## REQUIRED TASKS
[a] In the article on intelligent substation design, since when have utility substation integration programs continued to grow?
[b] Extend the article on intelligent substation design with the passage that would follow its last sentence.

## SUPPLIED PASSAGE
= Beginning of Section =

April 25, 2024

Making Substations More Intelligent by Design

by By Craig M. Preuss, Engineering Manager-Utility Automation, Black & Veatch Corporation


Craig M. Preuss



INTRODUCTION
Utility substation integration programs have continued to grow since the 1990s. Although most utilities claim to have substation integration at some level, some have simply continued to install electromechanical relays and RTUs. Others have created one or more pilot projects with varying success to prove out new substation technology that is rapidly changing. Still other utilities have developed multi-year integration programs into second, third, and even fourth generations, rolling out multiple substation integration schemes across a large
number of substations.

While much attention has been given to the potential costs, benefits, and architectures of substation integration technologies, little focus has been given to “how” a business case and new design is developed. With technology changing at an unprecedented rate just as many of the most experienced engineers have retired or are preparing to leave the workforce, even utilities with decades of experience in substation integration may encounter difficulties planning, developing and implementing substation projects that properly fit their current - and especially their future - technical, organizational and operational needs.

This two-part article will address the engineering standards, processes and best practices for substation integration and answer many of the most common questions as well as some more subtle aspects of intelligent substation planning, preparation and design. For example, what are the front-end engineering processes that result in the dramatic transformation of a blank sheet of paper and a good idea into the wiring, schematics, elevations, point lists, and test procedures that result in a successful project? What are the steps required? What are the issues and considerations in planning for the implementation? What are the potential risks and pitfalls? Can those risks and pitfalls be mitigated or avoided entirely?

= End of Section =

## DATA FOR REVIEW
= Beginning of Section =

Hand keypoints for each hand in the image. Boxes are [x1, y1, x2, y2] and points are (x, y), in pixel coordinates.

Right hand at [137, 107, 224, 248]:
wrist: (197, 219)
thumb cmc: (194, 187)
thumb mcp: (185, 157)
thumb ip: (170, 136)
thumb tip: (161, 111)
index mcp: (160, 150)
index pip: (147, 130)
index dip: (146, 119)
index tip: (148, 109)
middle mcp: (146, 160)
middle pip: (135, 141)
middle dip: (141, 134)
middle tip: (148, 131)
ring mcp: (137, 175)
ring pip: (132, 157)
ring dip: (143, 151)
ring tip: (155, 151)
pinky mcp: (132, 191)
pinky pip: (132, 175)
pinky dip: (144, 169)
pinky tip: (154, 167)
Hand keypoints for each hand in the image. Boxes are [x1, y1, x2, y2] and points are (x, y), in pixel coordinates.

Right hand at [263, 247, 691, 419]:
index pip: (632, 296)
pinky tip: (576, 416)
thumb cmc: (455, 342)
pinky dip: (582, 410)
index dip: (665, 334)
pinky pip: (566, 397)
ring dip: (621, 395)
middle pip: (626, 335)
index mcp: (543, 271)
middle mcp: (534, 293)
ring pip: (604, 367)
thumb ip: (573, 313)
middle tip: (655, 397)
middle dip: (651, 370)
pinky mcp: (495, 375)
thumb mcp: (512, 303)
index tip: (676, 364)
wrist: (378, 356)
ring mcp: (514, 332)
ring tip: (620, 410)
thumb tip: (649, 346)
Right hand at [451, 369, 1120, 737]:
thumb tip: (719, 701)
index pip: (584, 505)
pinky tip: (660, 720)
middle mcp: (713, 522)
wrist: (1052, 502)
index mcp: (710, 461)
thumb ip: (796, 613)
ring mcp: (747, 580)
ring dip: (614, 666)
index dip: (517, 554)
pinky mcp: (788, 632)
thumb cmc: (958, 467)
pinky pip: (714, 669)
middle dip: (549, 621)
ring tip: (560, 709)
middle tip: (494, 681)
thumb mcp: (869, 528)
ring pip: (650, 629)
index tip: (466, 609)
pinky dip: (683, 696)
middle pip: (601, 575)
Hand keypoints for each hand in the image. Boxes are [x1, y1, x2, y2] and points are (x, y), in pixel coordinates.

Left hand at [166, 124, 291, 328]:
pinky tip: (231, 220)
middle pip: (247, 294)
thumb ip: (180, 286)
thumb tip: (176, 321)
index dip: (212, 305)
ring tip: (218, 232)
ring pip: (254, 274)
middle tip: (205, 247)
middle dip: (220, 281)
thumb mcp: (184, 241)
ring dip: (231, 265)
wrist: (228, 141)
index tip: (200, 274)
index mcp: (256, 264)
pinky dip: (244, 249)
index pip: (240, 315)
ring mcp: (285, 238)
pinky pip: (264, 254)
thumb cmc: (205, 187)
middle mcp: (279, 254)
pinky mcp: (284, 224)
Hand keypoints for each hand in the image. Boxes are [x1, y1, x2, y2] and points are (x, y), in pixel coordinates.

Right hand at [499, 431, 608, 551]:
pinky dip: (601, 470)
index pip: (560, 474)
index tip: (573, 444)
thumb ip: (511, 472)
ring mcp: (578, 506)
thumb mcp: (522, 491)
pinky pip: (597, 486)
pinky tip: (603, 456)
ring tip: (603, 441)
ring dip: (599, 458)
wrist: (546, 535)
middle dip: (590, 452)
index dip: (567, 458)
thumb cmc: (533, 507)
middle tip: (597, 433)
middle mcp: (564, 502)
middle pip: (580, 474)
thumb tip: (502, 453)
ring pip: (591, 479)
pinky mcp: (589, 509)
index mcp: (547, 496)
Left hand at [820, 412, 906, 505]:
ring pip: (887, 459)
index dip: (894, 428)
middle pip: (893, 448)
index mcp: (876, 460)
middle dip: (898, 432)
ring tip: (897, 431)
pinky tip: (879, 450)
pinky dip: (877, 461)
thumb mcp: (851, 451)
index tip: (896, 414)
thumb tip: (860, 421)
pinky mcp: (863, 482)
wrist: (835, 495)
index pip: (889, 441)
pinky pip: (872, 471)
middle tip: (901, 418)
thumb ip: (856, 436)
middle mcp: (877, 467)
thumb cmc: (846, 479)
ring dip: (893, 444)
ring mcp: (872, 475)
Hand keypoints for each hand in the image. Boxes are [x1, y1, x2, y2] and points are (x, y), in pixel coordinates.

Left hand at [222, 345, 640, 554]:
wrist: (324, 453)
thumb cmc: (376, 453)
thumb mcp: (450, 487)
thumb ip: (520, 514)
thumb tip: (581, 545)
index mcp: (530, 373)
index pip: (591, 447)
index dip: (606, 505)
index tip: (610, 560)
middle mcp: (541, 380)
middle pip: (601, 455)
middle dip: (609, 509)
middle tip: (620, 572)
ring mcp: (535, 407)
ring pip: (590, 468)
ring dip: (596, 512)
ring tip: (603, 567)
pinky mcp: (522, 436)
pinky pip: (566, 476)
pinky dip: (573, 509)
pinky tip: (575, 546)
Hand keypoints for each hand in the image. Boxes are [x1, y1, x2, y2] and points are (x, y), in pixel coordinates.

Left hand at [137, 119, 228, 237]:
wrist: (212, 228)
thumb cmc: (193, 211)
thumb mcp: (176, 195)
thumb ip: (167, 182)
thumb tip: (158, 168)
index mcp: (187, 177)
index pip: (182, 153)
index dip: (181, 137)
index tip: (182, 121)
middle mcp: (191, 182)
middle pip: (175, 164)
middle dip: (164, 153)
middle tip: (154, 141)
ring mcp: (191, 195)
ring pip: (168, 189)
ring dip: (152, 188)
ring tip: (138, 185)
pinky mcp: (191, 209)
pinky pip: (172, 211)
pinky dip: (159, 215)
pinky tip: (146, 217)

= End of Section =

## TASK-BY-TASK RESULTS
[a] Since the 1990s.

[b]
This first part of the article outlines the standards and frames the engineering process. In part two, we will illustrate how Black & Veatch implemented this engineering process in a case study fashion, demonstrating the issues and implications of substation integration in an actual
utility project.

DRAWING A BLANK
Substation integration isn’t a defined product or service. So when you’re starting with a blank sheet of paper, how do you draw integration and automation? How is it possible to transform a traditional substation design with control switches, panel mimic buses, RTUs, interposing relays and transducers into an intelligent substation?

The upcoming revision to IEEE standard C37.11, otherwise known as “The SCADA Standard,” loosely defines an iterative process that is used to accomplish substation integration, or the connecting of IEDs together using one or more communication networks to distribute RTU functionality and enable automation. Notably, this process is not part of IEC 61850 “Communication Networks and Systems in Substations.” However, the draft of IEEE C37.1 presents these steps:
1. Define near-term and long-term system functionality (system requirements)
2. Select the protocol(s) (both inside and outside the substation)
3. Select the IEDs
4. Select the system architecture
5. Secure the system
6. Define performance requirements

Each step depends on the others, which makes the process iterative. System functionality impacts IED selection, which can impact the architecture and even make your system vulnerable to cyber attacks if such risks are not taken into account at the outset. System performance requirements can also impact system architecture, which in turn, can impact protocol selection. These are just a few examples of how the process becomes iterative.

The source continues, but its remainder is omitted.